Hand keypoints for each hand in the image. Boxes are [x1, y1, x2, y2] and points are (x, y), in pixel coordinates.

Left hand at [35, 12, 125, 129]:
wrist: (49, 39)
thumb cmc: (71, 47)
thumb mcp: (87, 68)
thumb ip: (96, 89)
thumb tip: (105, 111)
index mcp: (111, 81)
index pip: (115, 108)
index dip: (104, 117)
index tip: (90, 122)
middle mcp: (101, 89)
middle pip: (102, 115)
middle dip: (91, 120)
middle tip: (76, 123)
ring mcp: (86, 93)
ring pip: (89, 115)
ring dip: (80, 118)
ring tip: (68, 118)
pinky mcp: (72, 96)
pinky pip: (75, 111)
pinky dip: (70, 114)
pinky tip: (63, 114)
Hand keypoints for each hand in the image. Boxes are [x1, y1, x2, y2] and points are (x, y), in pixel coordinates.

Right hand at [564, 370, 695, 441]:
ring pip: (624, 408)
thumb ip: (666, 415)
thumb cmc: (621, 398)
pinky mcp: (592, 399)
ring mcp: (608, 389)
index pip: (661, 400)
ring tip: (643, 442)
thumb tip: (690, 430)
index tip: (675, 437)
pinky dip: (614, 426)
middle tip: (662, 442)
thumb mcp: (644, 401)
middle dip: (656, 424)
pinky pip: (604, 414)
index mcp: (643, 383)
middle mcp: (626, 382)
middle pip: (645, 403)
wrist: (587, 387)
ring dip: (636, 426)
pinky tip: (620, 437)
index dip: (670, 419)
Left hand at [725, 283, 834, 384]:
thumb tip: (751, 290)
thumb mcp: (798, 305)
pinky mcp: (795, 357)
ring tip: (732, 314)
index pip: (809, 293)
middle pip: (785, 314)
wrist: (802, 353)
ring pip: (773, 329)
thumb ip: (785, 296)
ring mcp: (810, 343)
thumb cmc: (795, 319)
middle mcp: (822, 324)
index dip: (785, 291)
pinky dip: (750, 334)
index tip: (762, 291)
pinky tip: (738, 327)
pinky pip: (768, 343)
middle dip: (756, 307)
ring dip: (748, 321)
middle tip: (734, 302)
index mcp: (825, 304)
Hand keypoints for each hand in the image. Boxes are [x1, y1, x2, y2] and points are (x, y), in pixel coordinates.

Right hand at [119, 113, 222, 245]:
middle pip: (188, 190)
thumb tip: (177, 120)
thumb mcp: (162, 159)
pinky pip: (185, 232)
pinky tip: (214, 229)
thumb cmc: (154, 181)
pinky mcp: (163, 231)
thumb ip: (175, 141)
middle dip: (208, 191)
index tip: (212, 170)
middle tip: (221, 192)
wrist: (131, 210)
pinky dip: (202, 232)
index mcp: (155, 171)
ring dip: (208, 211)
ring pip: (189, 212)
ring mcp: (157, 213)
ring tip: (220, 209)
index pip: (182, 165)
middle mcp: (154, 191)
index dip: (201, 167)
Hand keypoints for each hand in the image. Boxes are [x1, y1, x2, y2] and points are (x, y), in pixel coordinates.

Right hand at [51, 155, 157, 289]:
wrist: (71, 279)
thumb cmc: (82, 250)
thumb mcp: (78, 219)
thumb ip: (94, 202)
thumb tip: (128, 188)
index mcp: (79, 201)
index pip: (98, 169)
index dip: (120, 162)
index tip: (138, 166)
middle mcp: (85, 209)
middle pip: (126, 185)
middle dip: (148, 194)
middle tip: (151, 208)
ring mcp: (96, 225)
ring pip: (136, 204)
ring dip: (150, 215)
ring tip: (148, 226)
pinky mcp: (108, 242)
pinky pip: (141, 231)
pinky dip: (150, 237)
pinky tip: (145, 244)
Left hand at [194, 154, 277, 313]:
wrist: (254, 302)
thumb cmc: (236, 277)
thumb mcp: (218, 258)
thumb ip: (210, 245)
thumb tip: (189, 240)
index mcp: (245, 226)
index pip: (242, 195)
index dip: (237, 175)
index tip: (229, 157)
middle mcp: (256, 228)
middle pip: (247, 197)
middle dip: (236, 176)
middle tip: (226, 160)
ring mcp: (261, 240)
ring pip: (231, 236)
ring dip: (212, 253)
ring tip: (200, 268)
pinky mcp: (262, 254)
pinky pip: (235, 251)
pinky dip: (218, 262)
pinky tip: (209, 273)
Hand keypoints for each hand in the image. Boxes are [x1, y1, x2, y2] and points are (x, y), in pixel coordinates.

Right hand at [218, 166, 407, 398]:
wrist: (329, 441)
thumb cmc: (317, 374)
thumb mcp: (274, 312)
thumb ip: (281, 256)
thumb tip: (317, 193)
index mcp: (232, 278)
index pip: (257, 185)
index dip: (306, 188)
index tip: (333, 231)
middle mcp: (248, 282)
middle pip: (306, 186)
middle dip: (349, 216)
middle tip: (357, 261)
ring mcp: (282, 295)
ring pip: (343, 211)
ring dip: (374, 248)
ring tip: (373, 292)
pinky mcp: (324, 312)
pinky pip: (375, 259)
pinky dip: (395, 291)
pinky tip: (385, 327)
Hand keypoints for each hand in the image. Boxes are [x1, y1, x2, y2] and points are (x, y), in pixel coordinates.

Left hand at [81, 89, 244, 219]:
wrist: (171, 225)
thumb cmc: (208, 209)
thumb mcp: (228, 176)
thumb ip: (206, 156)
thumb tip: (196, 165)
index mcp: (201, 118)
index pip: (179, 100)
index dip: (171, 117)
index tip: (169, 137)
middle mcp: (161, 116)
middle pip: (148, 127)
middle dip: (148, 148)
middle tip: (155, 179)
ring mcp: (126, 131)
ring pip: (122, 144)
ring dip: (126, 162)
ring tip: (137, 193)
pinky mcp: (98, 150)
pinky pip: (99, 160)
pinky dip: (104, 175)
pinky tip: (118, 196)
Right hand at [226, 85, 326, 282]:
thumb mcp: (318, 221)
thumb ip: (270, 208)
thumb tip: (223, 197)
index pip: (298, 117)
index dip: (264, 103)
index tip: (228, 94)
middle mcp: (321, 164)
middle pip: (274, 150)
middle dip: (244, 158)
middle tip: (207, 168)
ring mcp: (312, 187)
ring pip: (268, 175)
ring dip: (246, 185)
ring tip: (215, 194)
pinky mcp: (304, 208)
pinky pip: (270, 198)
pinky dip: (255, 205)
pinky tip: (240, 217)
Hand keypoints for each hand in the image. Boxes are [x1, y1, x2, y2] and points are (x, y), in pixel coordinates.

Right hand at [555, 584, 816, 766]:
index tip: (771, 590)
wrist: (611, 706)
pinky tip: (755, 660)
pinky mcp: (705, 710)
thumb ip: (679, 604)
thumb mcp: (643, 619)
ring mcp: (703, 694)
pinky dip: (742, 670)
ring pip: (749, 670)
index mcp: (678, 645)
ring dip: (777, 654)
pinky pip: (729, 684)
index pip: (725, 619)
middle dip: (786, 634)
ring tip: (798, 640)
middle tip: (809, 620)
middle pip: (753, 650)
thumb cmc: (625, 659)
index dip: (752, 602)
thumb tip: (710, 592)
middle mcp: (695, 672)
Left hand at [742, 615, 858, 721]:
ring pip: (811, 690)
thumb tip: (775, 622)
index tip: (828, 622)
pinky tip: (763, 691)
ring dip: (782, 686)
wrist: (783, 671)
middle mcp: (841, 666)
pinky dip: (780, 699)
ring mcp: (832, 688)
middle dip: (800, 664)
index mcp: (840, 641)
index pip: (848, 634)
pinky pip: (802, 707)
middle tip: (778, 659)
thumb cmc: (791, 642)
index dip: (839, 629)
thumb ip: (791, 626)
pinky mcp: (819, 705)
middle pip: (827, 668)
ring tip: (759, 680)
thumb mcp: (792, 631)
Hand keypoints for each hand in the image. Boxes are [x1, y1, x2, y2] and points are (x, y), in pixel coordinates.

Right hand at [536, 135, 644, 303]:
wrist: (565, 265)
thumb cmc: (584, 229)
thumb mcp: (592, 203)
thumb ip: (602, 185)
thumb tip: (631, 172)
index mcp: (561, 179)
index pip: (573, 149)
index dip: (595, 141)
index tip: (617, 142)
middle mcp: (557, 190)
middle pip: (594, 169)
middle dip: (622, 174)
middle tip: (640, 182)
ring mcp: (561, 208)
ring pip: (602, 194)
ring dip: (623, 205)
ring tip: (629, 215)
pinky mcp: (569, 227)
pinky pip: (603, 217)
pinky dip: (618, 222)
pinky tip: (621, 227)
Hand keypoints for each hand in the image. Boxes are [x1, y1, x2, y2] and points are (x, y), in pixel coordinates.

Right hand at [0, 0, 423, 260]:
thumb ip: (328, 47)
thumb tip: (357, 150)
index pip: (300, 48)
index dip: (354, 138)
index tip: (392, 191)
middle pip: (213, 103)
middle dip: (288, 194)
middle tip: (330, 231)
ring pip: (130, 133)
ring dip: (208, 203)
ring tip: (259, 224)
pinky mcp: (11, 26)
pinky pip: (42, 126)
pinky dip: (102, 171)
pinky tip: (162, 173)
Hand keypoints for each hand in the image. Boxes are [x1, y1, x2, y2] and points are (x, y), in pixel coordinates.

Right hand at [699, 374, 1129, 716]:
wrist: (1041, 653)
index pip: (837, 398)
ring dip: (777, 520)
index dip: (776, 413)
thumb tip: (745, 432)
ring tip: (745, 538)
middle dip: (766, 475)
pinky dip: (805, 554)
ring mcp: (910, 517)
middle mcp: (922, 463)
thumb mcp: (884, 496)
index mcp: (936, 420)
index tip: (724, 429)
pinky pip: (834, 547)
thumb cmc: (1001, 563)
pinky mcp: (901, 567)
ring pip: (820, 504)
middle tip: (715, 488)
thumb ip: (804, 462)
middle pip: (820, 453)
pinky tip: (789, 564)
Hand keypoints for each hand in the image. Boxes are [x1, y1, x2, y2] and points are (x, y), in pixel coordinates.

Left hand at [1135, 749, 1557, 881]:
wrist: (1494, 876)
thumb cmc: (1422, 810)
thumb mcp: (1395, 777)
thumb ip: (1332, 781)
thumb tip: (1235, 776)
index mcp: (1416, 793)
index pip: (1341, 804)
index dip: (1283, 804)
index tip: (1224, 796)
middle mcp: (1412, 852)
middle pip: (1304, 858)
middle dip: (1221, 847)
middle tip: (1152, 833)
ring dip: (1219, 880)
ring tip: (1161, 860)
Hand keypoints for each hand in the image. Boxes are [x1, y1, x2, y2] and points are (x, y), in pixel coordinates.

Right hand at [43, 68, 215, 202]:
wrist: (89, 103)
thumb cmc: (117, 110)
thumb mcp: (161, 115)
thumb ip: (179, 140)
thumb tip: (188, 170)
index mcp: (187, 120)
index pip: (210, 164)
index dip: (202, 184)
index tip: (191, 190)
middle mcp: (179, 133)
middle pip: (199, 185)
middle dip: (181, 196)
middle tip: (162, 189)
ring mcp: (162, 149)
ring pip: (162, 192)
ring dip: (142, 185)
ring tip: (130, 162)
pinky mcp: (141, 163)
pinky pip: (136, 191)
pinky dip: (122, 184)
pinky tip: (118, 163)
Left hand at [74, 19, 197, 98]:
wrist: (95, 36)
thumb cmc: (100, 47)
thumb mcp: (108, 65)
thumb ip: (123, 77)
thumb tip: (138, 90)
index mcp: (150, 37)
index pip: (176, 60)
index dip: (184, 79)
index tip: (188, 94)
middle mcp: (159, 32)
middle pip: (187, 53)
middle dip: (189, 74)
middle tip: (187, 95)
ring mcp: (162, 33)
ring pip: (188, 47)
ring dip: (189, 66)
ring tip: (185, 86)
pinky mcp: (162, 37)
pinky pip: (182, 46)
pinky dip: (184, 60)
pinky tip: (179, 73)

◆ Required work:
Could you restate, word for word, the lines above from the one with "ring dip: (80, 118)" to the one with "thumb cmc: (621, 398)", both included?

◆ Task result:
ring dip: (80, 118)
ring tip: (68, 118)
pinky mcp: (72, 96)
pinky pip: (75, 111)
pinky dip: (70, 114)
pinky tip: (63, 114)
Hand keypoints for each hand in the image. Boxes are [x1, y1, x2, y2] and points are (x, y), in pixel coordinates.

Right hand at [564, 370, 695, 441]:
ring pip: (624, 408)
thumb ip: (666, 415)
thumb cmc: (621, 398)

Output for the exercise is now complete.